Birlik ve beraberliğimizi kendileri için tehlike görenler, perde arkasındaki karanlık güçler ve sanal öcüler değildir. Varlığını hep bildiğimiz fakat kim olduklarını sezemediğimiz ve bu sebeple daha gizemli hale büründürdüğümüz düşmanlarımız aslında tabur tabur içimizde. Her birimizin korkularıyla, hassasiyetleriyle oynuyorlar. Bu yolla bizleri yeri geldiğinde birbirimize karşı satranç tahtasında hamle sırasına koyanlar onlar, mecbur kalıp dizilenlerse bizleriz. Farklı düşünüyor ve farklı yaşıyor olabiliriz fakat unutmamamız lazım ki asla birbirimiz için tehlike değiliz. Mevzuyu derinleştirebilmek için daha da somutlamamız icap eder. Din elden gidiyor, vatan elden gidiyor, laiklik elden gidiyor, yaşam tarzım elden gidiyor, Türklük elden gidiyor, Kürtlük elden gidiyor …vs. Bu gibi fikirleri benimseyerek her bir kesim cemaat, topluluk, fikir ya da fikir akımı ve bunun gibi beşeri müesseseler etrafında kenetlenmiş olabiliriz. Bu gayet tabiidir. Yaşam standardının arttırılması, daha iyi eğitim şartlarının sağlanması, inanma ihtiyacının ve gereklerinin her ortamda koşulsuz sağlanabilmesi gibi konularda hak arama isteği hepimizin hakkıdır. Ancak bu birbirimizin sınırlarına girmeden ve hassasiyetlerini çiğnemeden gerçekleşmelidir. Birbirimize saygı duymayı, birbirimizi anlamayı, birbirimizin yarasını sarmayı en mühimi birlik olmayı; savaşlar, depremler ve felaketler dışında da gerçekleştirebilmeliyiz. Zira aslında hiçbir şeyinde elden gittiği yok. Elden gidiyor diye ver yansın ettiklerimizin hepsinin tapusu vardır. Din, vatan, bayrak, yasa, vatandaşlık hepsi bizimdir, Anadolu İnsanı’nın üzerine kayıtlıdır. Bunlar taşınmaz mülklerdir. Birde sahip çıkmazsak taşınabilen, medeniyet canavarları tarafından yok edilebilecek değerimiz var. O kültürdür. Ve kültürün tapusu yoktur. Kültürümüzün içine zehirler karıştırılarak bizi uyuşturan, zenginliklerimizi birbirimizle çatıştırıp yıpratan kurgulanmış oyunlara gelmememiz gerekir.

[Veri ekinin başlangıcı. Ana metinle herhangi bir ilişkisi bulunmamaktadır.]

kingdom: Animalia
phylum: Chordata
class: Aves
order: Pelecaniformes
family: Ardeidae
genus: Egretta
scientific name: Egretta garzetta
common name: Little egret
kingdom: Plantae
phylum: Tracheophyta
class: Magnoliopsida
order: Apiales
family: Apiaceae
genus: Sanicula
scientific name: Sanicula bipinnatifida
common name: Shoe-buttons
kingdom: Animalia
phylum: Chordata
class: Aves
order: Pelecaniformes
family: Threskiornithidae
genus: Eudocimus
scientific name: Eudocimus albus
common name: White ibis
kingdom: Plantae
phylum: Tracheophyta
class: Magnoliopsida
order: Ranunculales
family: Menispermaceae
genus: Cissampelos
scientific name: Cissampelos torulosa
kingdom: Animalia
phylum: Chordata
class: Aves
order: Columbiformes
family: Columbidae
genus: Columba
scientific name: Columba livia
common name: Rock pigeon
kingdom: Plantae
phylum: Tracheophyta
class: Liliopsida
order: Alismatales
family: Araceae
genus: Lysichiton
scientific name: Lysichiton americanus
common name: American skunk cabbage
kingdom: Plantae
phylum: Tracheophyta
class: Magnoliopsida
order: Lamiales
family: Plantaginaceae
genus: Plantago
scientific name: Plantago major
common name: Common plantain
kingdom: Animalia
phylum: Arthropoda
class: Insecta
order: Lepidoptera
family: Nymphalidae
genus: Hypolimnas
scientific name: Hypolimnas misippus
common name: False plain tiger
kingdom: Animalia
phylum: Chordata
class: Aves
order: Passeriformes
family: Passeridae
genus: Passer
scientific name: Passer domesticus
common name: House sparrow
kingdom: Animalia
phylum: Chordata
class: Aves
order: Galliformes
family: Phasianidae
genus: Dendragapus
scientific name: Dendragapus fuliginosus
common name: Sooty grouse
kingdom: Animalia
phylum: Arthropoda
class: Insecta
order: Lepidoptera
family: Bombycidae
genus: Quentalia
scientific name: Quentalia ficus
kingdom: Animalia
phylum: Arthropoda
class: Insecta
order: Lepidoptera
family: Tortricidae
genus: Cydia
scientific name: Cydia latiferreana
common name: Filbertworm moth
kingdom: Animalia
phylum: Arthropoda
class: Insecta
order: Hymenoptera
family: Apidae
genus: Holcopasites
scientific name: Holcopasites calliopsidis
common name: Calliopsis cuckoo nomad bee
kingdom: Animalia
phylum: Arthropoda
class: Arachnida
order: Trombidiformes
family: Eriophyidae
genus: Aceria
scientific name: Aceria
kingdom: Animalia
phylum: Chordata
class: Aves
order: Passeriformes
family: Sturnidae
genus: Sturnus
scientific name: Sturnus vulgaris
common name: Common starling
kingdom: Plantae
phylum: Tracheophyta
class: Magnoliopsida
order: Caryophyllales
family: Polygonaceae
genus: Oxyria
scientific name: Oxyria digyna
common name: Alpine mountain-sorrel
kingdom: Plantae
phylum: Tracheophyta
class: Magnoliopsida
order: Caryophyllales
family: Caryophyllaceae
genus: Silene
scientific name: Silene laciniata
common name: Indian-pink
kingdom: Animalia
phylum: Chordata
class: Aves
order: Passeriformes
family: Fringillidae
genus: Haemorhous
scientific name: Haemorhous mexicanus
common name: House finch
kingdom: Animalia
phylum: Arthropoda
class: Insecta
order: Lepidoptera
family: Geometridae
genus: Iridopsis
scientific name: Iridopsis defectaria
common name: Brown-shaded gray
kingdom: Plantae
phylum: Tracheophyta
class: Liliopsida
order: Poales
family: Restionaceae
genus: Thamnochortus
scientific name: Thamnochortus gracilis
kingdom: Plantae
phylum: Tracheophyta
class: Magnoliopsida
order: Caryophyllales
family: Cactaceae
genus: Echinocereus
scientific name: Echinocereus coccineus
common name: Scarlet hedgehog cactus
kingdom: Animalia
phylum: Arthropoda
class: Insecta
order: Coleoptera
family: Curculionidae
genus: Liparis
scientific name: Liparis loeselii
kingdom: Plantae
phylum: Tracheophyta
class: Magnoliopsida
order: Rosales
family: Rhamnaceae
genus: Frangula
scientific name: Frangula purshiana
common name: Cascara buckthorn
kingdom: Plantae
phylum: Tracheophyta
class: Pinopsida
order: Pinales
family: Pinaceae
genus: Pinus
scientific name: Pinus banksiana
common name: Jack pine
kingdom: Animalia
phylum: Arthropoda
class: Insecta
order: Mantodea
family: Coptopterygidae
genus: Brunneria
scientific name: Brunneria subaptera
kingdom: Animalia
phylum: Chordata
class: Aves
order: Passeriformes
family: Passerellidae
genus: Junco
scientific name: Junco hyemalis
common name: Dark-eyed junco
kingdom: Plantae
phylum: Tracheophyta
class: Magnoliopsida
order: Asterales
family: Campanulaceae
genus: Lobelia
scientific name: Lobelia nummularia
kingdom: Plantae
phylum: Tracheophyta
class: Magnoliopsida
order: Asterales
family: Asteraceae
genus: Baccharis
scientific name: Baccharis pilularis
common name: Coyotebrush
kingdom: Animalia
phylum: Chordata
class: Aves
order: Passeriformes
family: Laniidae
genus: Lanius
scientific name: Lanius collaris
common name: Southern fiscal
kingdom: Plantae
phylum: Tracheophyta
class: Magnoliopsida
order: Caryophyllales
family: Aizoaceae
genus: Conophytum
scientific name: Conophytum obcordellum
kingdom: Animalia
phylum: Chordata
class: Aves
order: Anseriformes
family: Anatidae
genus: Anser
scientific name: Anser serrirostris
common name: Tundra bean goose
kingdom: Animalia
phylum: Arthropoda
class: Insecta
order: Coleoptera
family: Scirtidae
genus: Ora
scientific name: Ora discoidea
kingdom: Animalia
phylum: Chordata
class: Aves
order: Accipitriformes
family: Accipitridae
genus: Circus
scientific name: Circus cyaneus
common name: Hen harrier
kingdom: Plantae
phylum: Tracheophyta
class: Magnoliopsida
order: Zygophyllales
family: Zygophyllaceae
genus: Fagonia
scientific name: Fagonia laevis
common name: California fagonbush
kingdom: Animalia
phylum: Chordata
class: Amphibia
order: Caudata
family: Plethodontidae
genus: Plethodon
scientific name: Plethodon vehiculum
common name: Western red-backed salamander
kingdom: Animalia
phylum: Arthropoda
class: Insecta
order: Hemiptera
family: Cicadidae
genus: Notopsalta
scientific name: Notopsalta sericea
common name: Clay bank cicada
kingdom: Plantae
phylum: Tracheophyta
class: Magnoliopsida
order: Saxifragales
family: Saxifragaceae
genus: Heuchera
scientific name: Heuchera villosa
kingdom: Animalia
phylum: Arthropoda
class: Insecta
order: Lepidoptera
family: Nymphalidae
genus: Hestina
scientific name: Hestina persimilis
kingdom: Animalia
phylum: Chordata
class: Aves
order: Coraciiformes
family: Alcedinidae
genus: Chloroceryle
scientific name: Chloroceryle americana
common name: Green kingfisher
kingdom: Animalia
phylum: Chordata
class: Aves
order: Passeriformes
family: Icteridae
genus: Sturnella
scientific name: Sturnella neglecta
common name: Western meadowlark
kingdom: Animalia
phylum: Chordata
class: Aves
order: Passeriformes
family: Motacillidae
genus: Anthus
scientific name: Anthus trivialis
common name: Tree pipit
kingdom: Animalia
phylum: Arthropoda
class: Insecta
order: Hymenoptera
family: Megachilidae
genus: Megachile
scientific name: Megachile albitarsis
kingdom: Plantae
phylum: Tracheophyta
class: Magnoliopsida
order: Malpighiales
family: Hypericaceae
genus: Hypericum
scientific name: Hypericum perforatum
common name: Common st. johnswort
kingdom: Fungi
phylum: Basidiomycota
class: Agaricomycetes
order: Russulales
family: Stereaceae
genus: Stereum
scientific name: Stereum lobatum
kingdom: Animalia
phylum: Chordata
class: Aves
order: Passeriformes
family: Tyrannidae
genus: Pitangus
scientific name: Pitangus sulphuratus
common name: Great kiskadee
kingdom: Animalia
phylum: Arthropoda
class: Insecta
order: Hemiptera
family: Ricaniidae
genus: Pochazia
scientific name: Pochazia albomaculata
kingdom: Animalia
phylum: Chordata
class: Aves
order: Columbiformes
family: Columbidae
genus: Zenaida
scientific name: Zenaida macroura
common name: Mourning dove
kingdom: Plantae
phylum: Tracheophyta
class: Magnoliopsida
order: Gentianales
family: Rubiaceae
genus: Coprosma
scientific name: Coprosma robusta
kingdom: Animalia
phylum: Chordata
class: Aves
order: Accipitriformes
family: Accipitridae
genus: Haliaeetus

Alevilik, yaşam biçimi olarak Anadolu İnsanı’nın yüzyıllardır benimsediği önemli bir kültürümüzdür. Asırlarca zenginliğimiz olarak kalan ve birlikteliğimize ayrı bir muhabbet katan bu cevher içeriden ve dışarıdan bazı art niyetli kişilerce yeniden kurgulanmaya çalışılıyor. İçindeki saflığı ve güzelliği arındırılmaya çalışılıyor. Tarihten edindiğimiz tecrübeleri hiçe sayarak yine aynılıklarımızı farklılaştırmaya çalışıyorlar. Özgürlük namına beynimize ayrılıkçı ideolojiler yükleyip yine çarpışmaya zorlanıyoruz. Buna izin vermeyelim. Kültürümüzü sulandırmaya, bünyesini bozmaya izin vermeyelim. Yine devam etmeli beraberliğimizi anlatan güzel anılarımız…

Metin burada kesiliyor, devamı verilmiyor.